- Description of the task
Match the word "picture". Return each line of the data below where it appears.

□ □ □

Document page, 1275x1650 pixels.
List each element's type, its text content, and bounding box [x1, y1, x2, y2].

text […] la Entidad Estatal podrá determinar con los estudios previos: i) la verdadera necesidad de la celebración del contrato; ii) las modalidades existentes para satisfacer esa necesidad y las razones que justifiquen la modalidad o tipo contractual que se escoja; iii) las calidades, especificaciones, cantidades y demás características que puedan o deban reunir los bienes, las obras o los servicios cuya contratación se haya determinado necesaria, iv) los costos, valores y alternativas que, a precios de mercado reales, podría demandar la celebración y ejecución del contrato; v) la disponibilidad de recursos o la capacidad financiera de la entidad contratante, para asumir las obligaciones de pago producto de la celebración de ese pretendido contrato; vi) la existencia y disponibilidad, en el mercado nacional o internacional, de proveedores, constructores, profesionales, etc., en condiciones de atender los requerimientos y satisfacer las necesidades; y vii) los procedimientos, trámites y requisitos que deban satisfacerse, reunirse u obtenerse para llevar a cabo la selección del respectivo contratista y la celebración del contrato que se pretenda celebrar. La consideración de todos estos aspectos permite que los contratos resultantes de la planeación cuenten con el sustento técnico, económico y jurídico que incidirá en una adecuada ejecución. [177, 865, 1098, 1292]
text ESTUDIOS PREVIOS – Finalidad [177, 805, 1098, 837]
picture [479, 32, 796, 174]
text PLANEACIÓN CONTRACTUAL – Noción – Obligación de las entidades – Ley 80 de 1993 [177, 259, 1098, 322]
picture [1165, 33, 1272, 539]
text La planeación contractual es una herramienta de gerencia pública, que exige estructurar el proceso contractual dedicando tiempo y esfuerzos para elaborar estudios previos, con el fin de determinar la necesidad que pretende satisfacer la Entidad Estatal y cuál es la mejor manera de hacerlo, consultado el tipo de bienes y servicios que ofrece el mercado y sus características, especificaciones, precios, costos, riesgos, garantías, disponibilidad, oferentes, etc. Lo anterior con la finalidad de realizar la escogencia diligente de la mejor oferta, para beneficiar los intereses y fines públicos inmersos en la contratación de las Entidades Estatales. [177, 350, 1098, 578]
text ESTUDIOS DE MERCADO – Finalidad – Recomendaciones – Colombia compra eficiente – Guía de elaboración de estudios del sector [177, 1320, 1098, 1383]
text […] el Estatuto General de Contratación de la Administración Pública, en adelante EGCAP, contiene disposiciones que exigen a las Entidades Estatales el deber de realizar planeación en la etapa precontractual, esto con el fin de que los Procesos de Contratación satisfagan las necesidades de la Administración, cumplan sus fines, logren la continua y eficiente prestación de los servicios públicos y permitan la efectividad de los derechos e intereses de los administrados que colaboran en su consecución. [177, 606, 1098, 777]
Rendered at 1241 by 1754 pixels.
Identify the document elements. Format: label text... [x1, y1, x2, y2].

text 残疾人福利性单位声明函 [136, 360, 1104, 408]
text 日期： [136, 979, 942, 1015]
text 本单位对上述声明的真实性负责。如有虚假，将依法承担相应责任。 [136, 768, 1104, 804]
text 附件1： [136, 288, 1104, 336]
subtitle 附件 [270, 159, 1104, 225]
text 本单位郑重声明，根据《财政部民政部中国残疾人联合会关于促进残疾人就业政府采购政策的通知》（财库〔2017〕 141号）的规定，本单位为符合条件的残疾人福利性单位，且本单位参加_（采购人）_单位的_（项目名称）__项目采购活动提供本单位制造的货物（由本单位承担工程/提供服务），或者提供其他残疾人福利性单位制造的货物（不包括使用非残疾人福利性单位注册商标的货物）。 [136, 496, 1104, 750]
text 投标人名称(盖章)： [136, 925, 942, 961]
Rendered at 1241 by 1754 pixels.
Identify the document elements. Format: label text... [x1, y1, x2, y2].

□ □ □

- Solution to the exercise
picture [479, 32, 796, 174]
picture [1165, 33, 1272, 539]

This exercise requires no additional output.